::: EXERCISE DATA

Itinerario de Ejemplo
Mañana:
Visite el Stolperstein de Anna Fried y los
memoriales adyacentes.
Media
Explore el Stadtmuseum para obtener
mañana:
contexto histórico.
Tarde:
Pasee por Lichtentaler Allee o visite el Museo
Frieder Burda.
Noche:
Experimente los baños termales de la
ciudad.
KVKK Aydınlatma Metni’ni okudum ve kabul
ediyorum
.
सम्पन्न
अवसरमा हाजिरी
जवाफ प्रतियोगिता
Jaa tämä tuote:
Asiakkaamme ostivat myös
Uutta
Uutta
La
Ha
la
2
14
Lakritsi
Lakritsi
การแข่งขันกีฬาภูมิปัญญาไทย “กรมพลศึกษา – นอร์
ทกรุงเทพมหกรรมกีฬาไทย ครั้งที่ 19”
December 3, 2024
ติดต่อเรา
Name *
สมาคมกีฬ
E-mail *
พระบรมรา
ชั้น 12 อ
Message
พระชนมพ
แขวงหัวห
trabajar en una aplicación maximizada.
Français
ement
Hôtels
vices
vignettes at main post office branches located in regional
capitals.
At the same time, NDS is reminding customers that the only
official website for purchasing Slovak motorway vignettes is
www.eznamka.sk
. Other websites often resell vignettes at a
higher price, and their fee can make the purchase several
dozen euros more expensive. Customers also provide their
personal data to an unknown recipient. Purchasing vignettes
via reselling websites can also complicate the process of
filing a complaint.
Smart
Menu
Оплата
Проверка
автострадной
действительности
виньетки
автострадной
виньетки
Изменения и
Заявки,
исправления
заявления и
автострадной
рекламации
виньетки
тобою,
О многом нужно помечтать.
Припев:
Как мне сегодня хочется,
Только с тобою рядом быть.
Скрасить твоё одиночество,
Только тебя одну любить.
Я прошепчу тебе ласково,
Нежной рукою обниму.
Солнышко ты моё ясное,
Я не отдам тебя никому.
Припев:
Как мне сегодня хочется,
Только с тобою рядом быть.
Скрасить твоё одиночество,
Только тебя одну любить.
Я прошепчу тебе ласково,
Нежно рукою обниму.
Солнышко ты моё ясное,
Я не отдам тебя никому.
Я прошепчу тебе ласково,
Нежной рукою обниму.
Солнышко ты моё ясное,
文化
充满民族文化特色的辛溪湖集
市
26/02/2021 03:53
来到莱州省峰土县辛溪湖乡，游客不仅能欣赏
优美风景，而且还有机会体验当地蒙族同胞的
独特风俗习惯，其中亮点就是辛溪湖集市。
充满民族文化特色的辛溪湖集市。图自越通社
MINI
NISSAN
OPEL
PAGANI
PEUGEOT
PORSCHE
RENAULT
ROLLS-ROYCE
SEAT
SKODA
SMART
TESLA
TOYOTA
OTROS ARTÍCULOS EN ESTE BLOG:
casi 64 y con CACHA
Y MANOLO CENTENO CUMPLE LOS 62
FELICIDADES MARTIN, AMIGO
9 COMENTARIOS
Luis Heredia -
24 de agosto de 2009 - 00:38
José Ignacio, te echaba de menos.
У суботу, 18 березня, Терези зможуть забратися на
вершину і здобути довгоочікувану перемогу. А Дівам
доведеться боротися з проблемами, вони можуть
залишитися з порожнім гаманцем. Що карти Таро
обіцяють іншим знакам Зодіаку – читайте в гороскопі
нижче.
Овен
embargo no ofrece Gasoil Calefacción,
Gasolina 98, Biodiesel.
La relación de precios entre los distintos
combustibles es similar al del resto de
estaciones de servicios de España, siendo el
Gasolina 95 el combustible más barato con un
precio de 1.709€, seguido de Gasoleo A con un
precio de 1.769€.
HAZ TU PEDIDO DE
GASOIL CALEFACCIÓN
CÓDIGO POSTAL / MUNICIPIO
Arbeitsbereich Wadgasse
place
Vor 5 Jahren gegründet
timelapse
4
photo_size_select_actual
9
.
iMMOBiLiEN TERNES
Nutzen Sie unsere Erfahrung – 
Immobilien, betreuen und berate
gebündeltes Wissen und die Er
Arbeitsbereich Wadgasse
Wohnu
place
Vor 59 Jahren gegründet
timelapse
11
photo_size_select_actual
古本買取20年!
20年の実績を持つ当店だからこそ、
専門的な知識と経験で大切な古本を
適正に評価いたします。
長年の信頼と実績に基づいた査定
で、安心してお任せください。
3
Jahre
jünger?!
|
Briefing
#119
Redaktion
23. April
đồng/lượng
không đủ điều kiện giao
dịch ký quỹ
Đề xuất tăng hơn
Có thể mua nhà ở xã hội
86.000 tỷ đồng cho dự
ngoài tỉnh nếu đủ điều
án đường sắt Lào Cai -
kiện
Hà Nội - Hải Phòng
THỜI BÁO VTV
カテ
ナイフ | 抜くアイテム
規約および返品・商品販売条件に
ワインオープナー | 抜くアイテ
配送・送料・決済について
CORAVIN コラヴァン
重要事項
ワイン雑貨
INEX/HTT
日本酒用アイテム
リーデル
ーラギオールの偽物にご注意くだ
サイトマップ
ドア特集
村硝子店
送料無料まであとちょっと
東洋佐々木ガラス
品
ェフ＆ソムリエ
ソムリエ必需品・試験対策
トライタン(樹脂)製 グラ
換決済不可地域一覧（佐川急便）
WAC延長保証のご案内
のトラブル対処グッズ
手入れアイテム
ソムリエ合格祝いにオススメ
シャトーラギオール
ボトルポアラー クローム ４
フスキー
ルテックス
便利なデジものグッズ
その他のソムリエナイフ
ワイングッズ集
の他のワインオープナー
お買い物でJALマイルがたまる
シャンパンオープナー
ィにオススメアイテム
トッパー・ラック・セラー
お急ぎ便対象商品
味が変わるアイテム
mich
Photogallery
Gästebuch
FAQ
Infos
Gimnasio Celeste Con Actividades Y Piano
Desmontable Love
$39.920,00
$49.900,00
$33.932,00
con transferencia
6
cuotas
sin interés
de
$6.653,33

::::::

▸ WHAT TO PRODUCE: Retype only the lines above between the line with "Нежно рукою обниму." and the line with "CORAVIN コラヴァン", counting those two lines as well, and keep every character as it is.

▸ ANSWER FOR THIS EXERCISE:
Нежно рукою обниму.
Солнышко ты моё ясное,
Я не отдам тебя никому.
Я прошепчу тебе ласково,
Нежной рукою обниму.
Солнышко ты моё ясное,
文化
充满民族文化特色的辛溪湖集
市
26/02/2021 03:53
来到莱州省峰土县辛溪湖乡，游客不仅能欣赏
优美风景，而且还有机会体验当地蒙族同胞的
独特风俗习惯，其中亮点就是辛溪湖集市。
充满民族文化特色的辛溪湖集市。图自越通社
MINI
NISSAN
OPEL
PAGANI
PEUGEOT
PORSCHE
RENAULT
ROLLS-ROYCE
SEAT
SKODA
SMART
TESLA
TOYOTA
OTROS ARTÍCULOS EN ESTE BLOG:
casi 64 y con CACHA
Y MANOLO CENTENO CUMPLE LOS 62
FELICIDADES MARTIN, AMIGO
9 COMENTARIOS
Luis Heredia -
24 de agosto de 2009 - 00:38
José Ignacio, te echaba de menos.
У суботу, 18 березня, Терези зможуть забратися на
вершину і здобути довгоочікувану перемогу. А Дівам
доведеться боротися з проблемами, вони можуть
залишитися з порожнім гаманцем. Що карти Таро
обіцяють іншим знакам Зодіаку – читайте в гороскопі
нижче.
Овен
embargo no ofrece Gasoil Calefacción,
Gasolina 98, Biodiesel.
La relación de precios entre los distintos
combustibles es similar al del resto de
estaciones de servicios de España, siendo el
Gasolina 95 el combustible más barato con un
precio de 1.709€, seguido de Gasoleo A con un
precio de 1.769€.
HAZ TU PEDIDO DE
GASOIL CALEFACCIÓN
CÓDIGO POSTAL / MUNICIPIO
Arbeitsbereich Wadgasse
place
Vor 5 Jahren gegründet
timelapse
4
photo_size_select_actual
9
.
iMMOBiLiEN TERNES
Nutzen Sie unsere Erfahrung – 
Immobilien, betreuen und berate
gebündeltes Wissen und die Er
Arbeitsbereich Wadgasse
Wohnu
place
Vor 59 Jahren gegründet
timelapse
11
photo_size_select_actual
古本買取20年!
20年の実績を持つ当店だからこそ、
専門的な知識と経験で大切な古本を
適正に評価いたします。
長年の信頼と実績に基づいた査定
で、安心してお任せください。
3
Jahre
jünger?!
|
Briefing
#119
Redaktion
23. April
đồng/lượng
không đủ điều kiện giao
dịch ký quỹ
Đề xuất tăng hơn
Có thể mua nhà ở xã hội
86.000 tỷ đồng cho dự
ngoài tỉnh nếu đủ điều
án đường sắt Lào Cai -
kiện
Hà Nội - Hải Phòng
THỜI BÁO VTV
カテ
ナイフ | 抜くアイテム
規約および返品・商品販売条件に
ワインオープナー | 抜くアイテ
配送・送料・決済について
CORAVIN コラヴァン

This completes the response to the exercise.